My Driveway Is Cracked!
Almost every driveway, whether it is concrete or asphalt, cracks. These cracks, over time, grow larger and unsightly. Homeowners are forced to apply crack filler, which invariably cracks again. Weed killers become part of the weekend routine of lawn Kutools for excel crack maintenance, but instead of killing weeds in the lawn, homeowners are killing them on their driveways.
The solution to the problem is pavers! Remove the old, worn out, cracked, and dirty concrete driveway and replace it with a new, guaranteed to not crack, beautiful paver surface. All paver manufacturers warranty their product for at least twenty years against cracking. So say goodbye to those cracks forever.
So now that I have you thinking about replacing your driveway, your first question is probably how much does that cost and then, how do you do it? Your paving professional will help you with the color and shape selection. The installation consists of removing your old driveway with the use of a bobcat and a dump truck.

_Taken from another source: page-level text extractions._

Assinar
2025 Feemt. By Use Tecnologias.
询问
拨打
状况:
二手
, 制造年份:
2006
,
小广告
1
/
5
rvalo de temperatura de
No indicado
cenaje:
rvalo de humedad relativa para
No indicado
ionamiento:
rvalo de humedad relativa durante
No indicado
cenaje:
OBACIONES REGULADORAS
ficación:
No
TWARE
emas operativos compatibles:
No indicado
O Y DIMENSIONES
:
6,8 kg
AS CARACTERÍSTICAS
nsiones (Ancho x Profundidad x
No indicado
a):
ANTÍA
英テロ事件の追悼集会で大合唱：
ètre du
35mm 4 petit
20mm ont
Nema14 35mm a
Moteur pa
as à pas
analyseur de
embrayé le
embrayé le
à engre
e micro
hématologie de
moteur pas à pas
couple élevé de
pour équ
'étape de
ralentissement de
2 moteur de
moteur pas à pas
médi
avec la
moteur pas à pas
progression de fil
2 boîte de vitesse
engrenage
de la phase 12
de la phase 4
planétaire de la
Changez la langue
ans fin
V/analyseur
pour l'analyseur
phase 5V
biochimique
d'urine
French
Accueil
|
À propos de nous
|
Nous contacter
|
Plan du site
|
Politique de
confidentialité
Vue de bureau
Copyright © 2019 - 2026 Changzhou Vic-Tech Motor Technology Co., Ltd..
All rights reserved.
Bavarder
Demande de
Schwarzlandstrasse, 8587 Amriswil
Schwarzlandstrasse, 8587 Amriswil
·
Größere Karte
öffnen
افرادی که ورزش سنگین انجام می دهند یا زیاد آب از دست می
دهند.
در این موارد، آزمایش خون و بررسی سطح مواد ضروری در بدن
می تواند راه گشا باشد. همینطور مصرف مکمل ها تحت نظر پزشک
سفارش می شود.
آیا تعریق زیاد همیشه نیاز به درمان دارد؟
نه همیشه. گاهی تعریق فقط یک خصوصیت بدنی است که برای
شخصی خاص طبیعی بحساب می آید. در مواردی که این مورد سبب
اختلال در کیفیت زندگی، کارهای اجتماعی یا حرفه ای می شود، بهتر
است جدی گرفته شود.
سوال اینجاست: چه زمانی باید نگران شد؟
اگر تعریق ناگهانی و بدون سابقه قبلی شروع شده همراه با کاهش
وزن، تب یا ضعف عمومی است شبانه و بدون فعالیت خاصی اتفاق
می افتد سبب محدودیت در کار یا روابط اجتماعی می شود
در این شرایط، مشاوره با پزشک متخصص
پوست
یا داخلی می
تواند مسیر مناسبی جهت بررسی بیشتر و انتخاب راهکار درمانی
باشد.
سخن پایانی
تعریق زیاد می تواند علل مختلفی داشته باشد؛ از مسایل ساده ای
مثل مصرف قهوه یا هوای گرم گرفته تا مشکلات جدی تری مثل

The old concrete or asphalt is hauled off to a recycling plant and disposed of for free. Removing an average size driveway will typically take one day. The next day all of the base material, typically recycled concrete fines, are spread and compacted. The base will be compacted in the footprint of the old driveway, unless the shape and size of the driveway is going to change. Once the elevations have been set and the base compacted, the pavers are ready to be installed. The pavers are set directly on top of the base material or leveling sand. Using leveling sand beneath the pavers will maintain a very level final product and it also helps with the interlock effect once the pavers have been installed and compacted. When the paver field has been installed completely, dry joint sand is swept on top of the driveway, filling in the joints between the pavers. Once the sand is completely spread, a plate compactor is used to compact the pavers. Finally a concrete edge restraint is troweled along the outside edge of the paver field, or in some cases, a plastic edge restraint is installed with stakes that are driven into the soil. These plastic edge restraints are great in northern climates with hard, dense soils.